This isn’t the investigation that some Republicans in the House and Senate wanted but it’s something. Today, Michael Horowitz, the Inspector General for the Department of Justice, announced he would be turning his attention to possible FISA court abuse. From Politico:

The Justice Department’s inspector general is investigating Republicans’ allegations that prosecutors and FBI agents misled a federal judge so they could track a Donald Trump campaign adviser with ties to Russia…

The IG announcement was prompted by allegations from House Intelligence Committee Chairman Devin Nunes (R-Calif.) and other Republicans that federal investigators omitted key information from their October 2016 application for the warrant to monitor Page. Nunes wrote in a memo made public last month that officials failed to disclose that a private intelligence dossier they used to make their case was financed in part by Democrats.

All of this relates to the application for surveillance of Carter Page which cryptically mentioned the source of the information might have been trying to discredit a presidential campaign. Here’s how Adam Schiff’s memo quoted the explanation to the court [emphasis in Schiff’s memo]:

a U.S.-based law firm had hired the identified U.S. Person to conduct research regarding Candidate #1’s [i.e., Trump’s] ties to Russia. (The identified U.S. Person and Source #1 have a longstanding business relationship.) The identified U.S. Person hired Source #1 to conduct this research. The identified U.S. Person never advised Source #1 as to the motivation behind the research into Candidate #1’s ties to Russia. The FBI speculates that the identified U.S. Person was likely looking for information that could be used to discredit Candidate #1’s campaign.

I’ve pulled that from this piece by Andrew McCarthy who writes that there is nothing very transparent about this at all. Why didn’t the application simply tell the court that Candidate #2 [Hillary] paid for the oppo research on Candidate #1? And why did the FBI speculate the motive when it knew the motive? Here’s McCarthy:

The dispute here is not about the failure to use the words “Hillary Clinton.” They could have referred to “Candidate #2.” To state that “Candidate #2” had commissioned Steele’s research would have been just as easy and every bit as appropriate as the DOJ’s reference to a “Candidate #1,” who might have “ties to Russia.” Had DOJ done the former, it would not have “unmasked” Hillary Clinton any more than Donald Trump was unmasked by DOJ’s description of him as “Candidate #1”; but it would have been being “transparent” with the FISA court. By omitting any reference to Clinton, the DOJ was being the opposite of transparent…

Schiff comically highlights this DOJ assertion as if it were his home run, when it is in fact damning: “The FBI speculates that the identified U.S. Person was likely looking for information that could be used to discredit Candidate #1’s campaign.” This is the vague reference that Democrats and Trump critics laughably say was adequate disclosure of the dossier’s political motivation. But why would the FBI “speculate” that a political motive was “likely” involved when, in reality, the FBI well knew that a very specific political motive was precisely involved?

* Given task 1 *
Answer these questions using the passage on the inspector general's FISA inquiry.
(a) Who is the Inspector General for the Department of Justice?
(b) In what month and year did federal investigators file the application for the warrant to monitor Page?
(c) According to the explanation quoted from Schiff's memo, who hired Source #1 to conduct the research?
* Given task 2 *
Summarize the passage on the inspector general's FISA inquiry in two sentences.
The data after this point come from a separate source.

* Provided data *

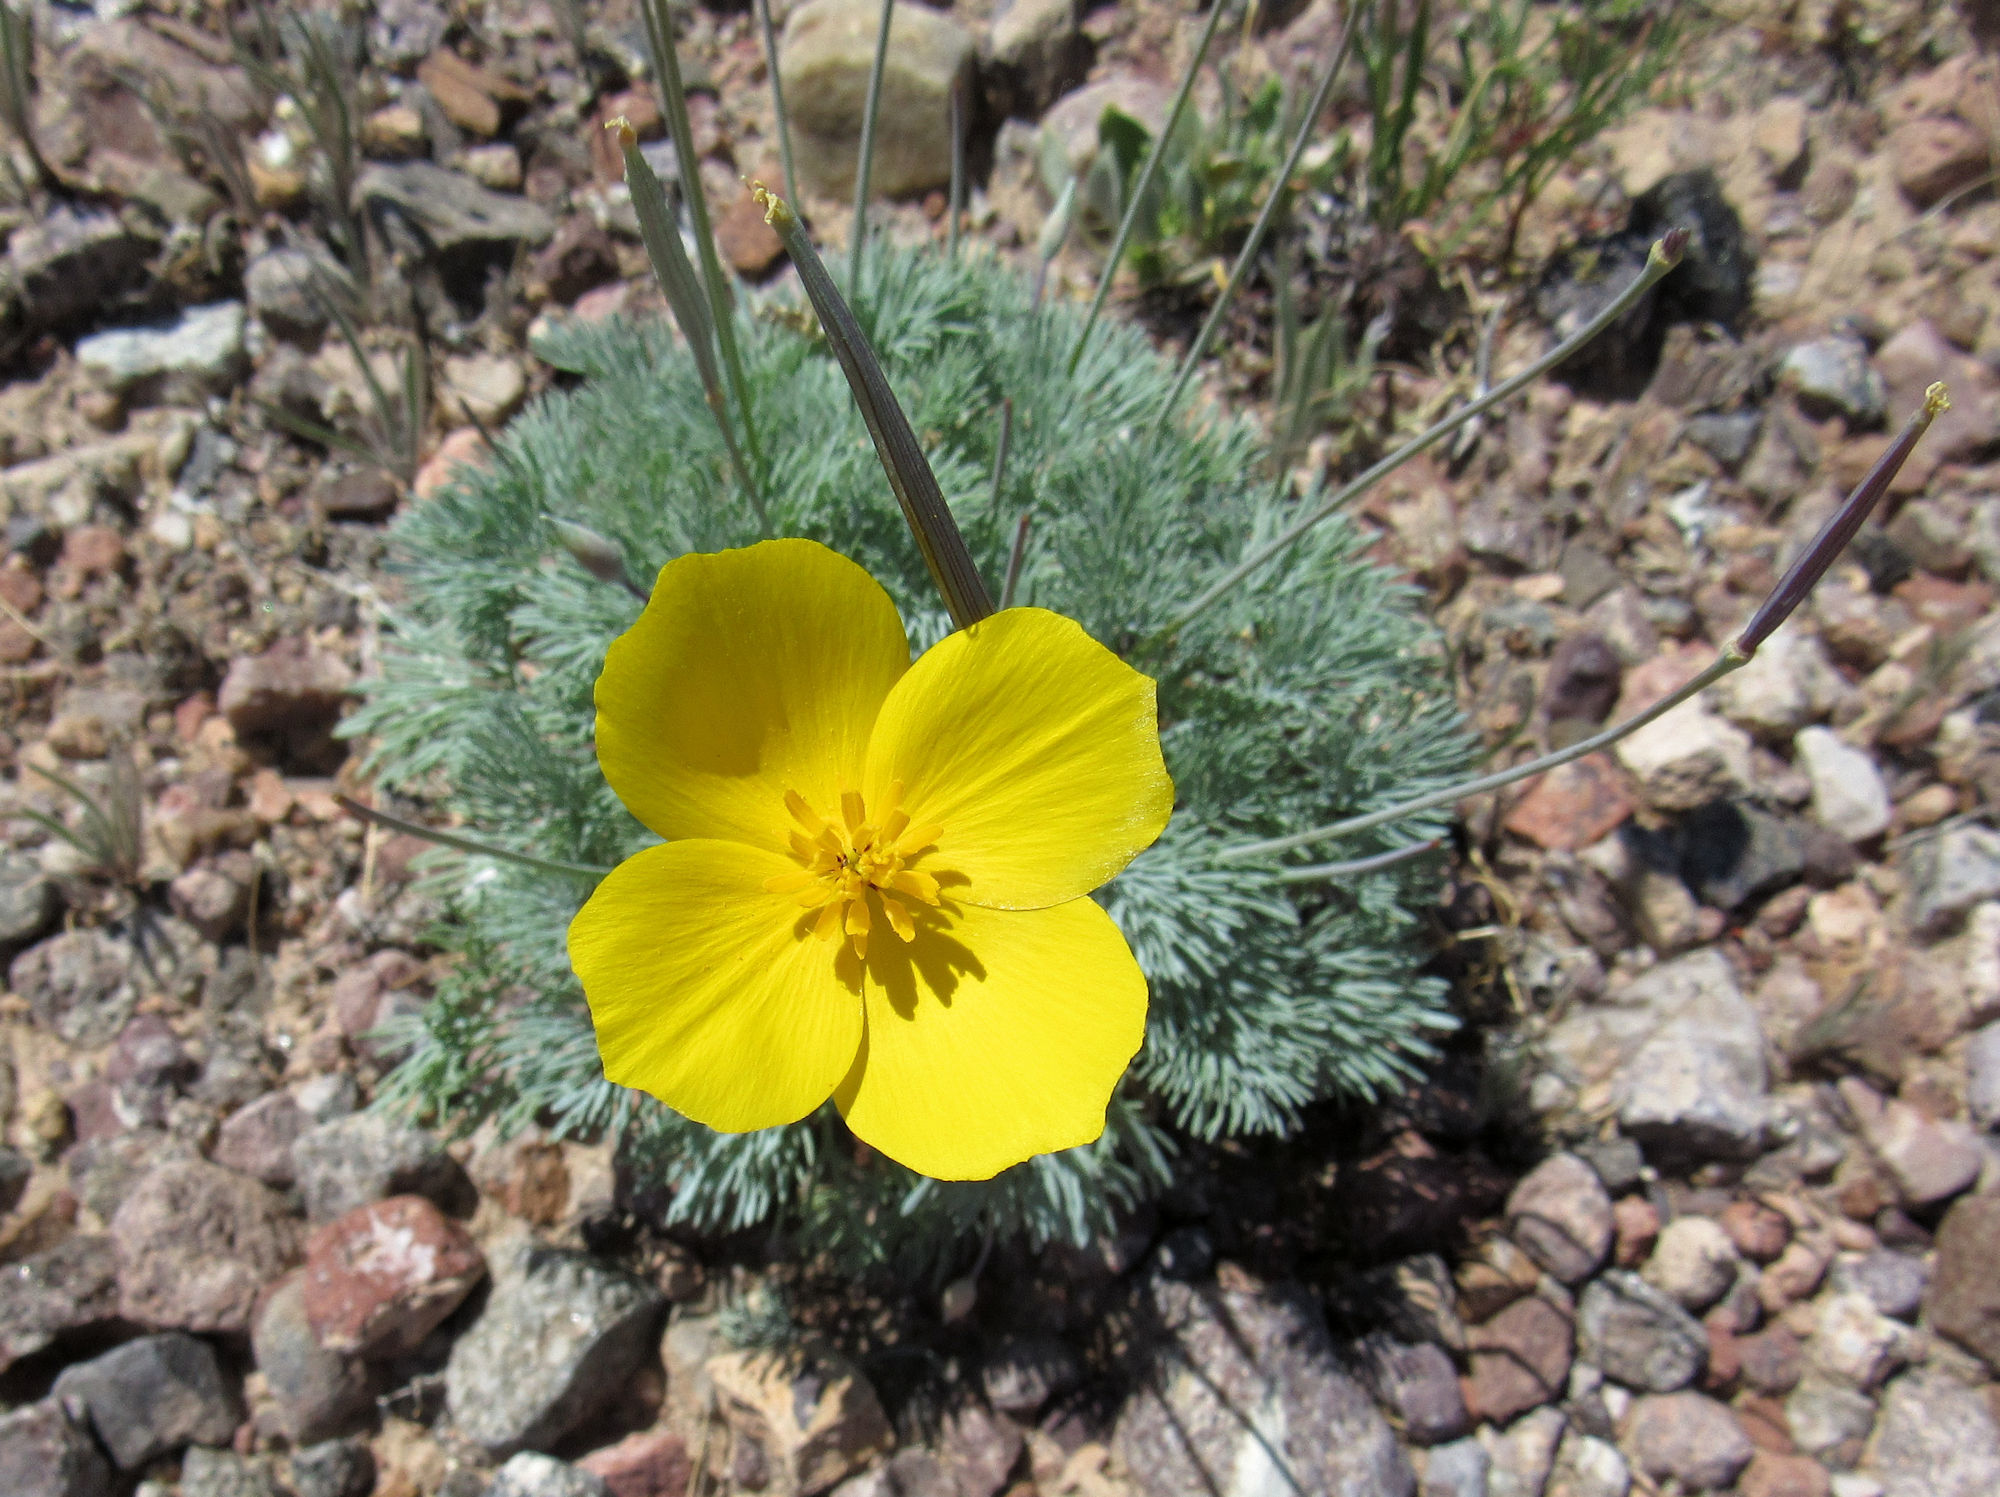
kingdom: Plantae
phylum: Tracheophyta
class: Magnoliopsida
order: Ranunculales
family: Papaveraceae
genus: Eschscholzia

--

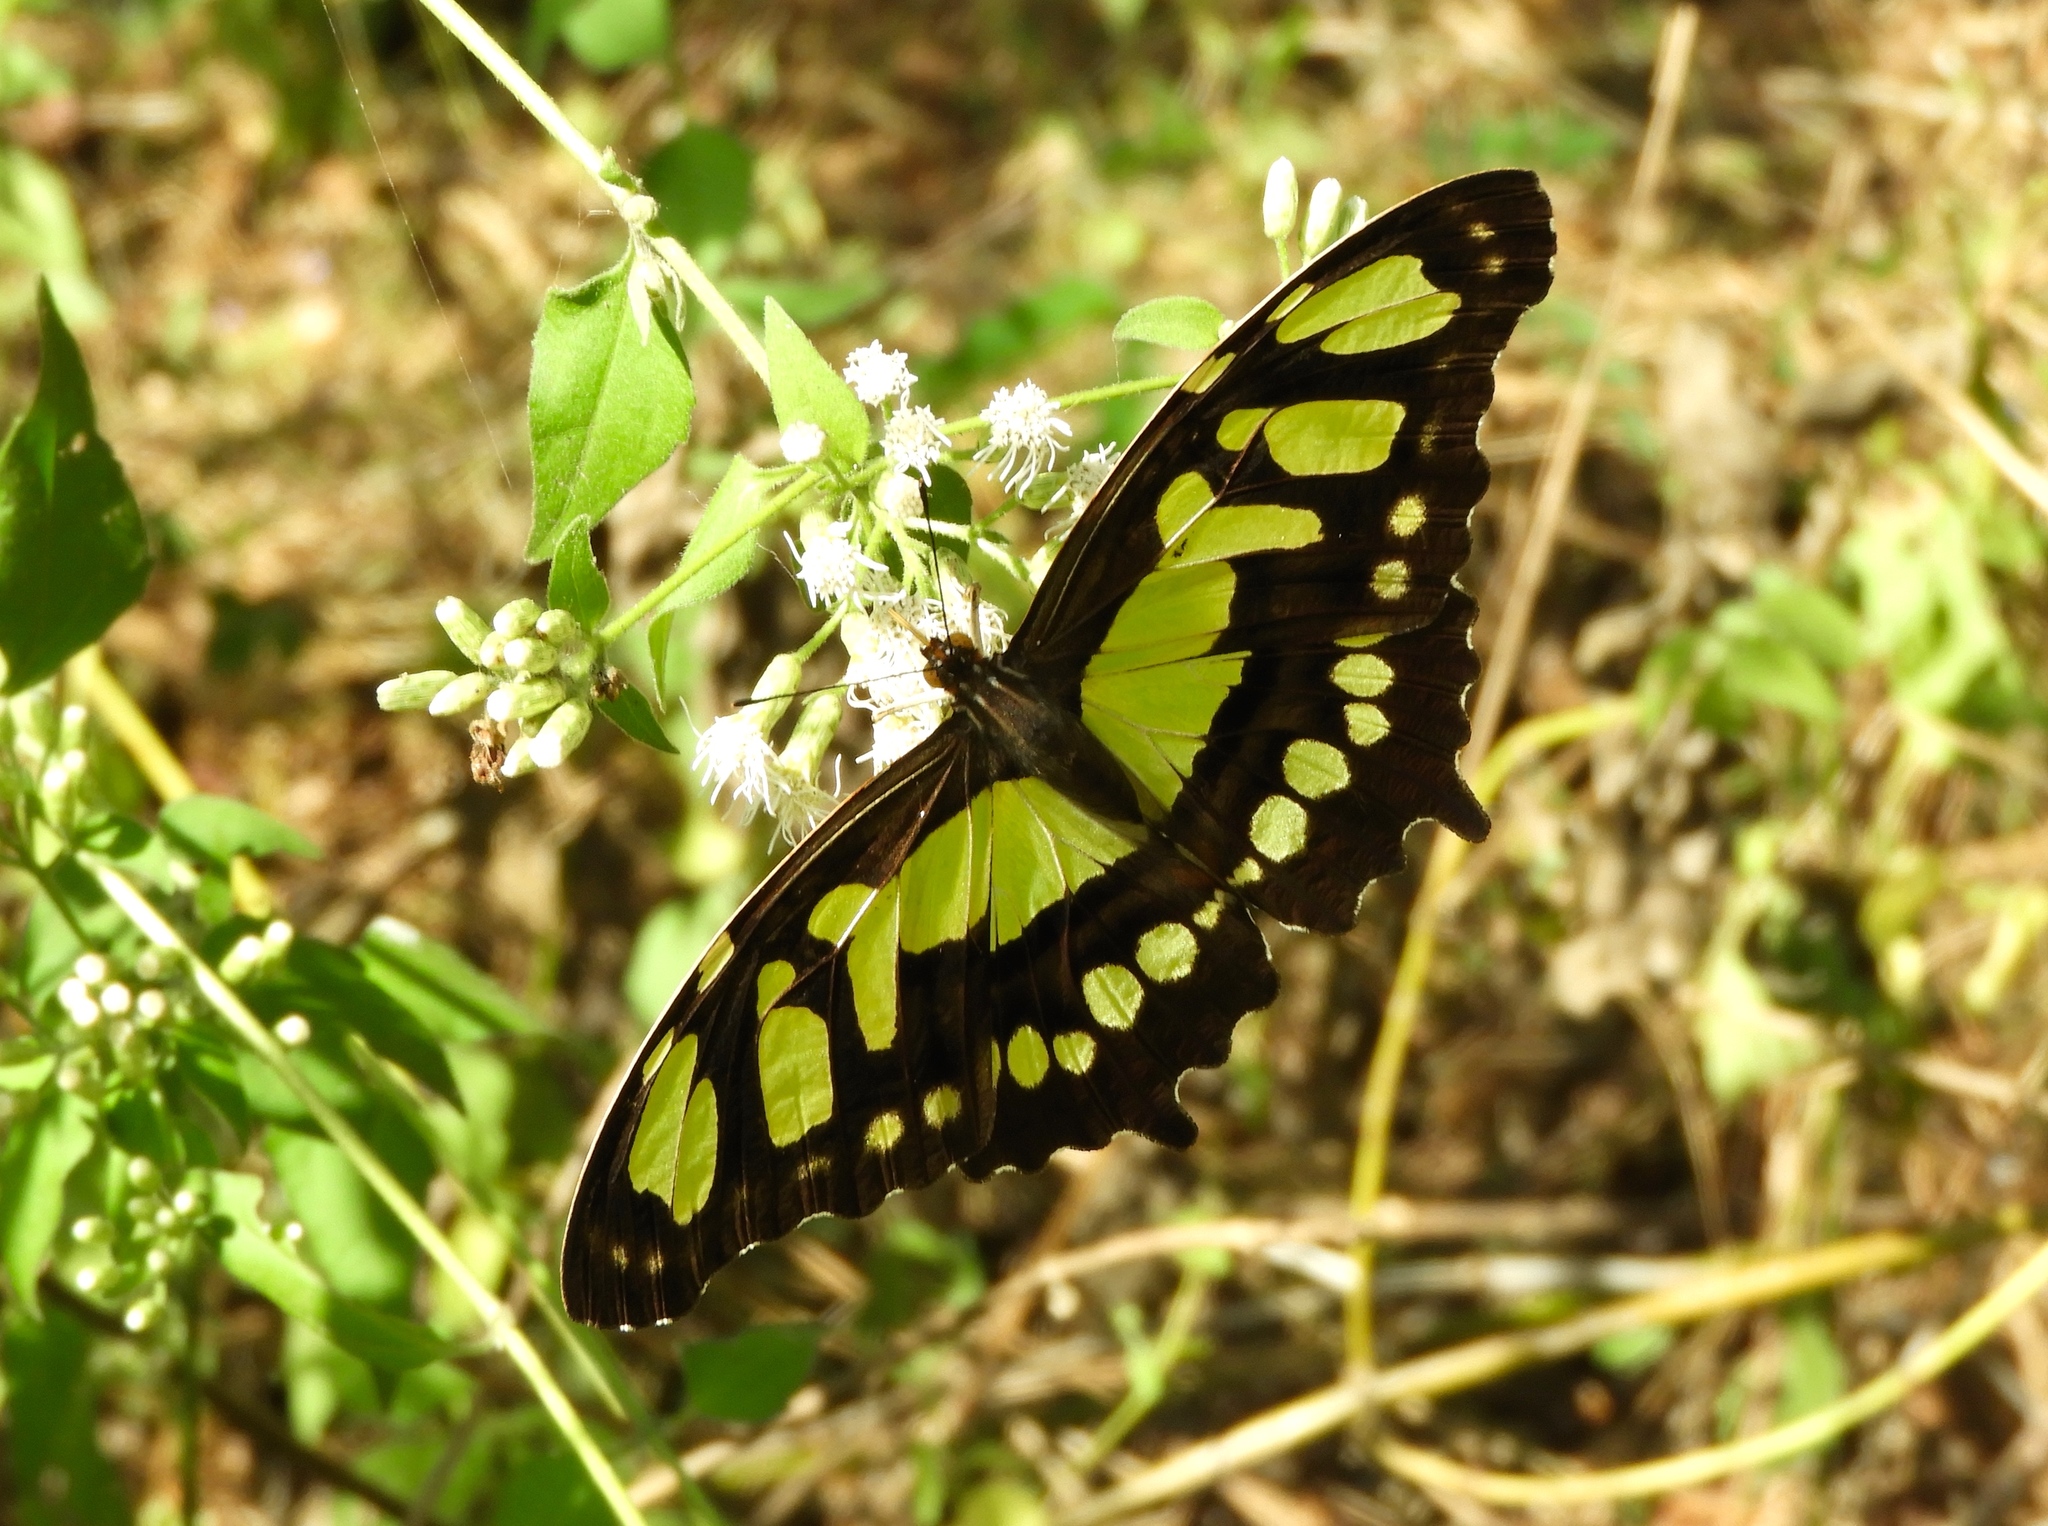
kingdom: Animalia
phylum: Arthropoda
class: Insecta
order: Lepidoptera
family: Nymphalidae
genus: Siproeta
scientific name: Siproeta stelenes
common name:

* Full response 1 *
(a) Michael Horowitz
(b) October 2016
(c) The identified U.S. Person

* Full response 2 *
Michael Horowitz, the Justice Department's inspector general, is investigating Republican allegations that prosecutors and FBI agents misled a federal judge in the October 2016 application to monitor Trump campaign adviser Carter Page, partly by failing to disclose that Democrats helped finance a dossier used to make their case. Quoting Andrew McCarthy, the author argues that the application was not transparent, because it could have said that "Candidate #2" commissioned the research and instead only speculated about a political motive that the FBI already knew.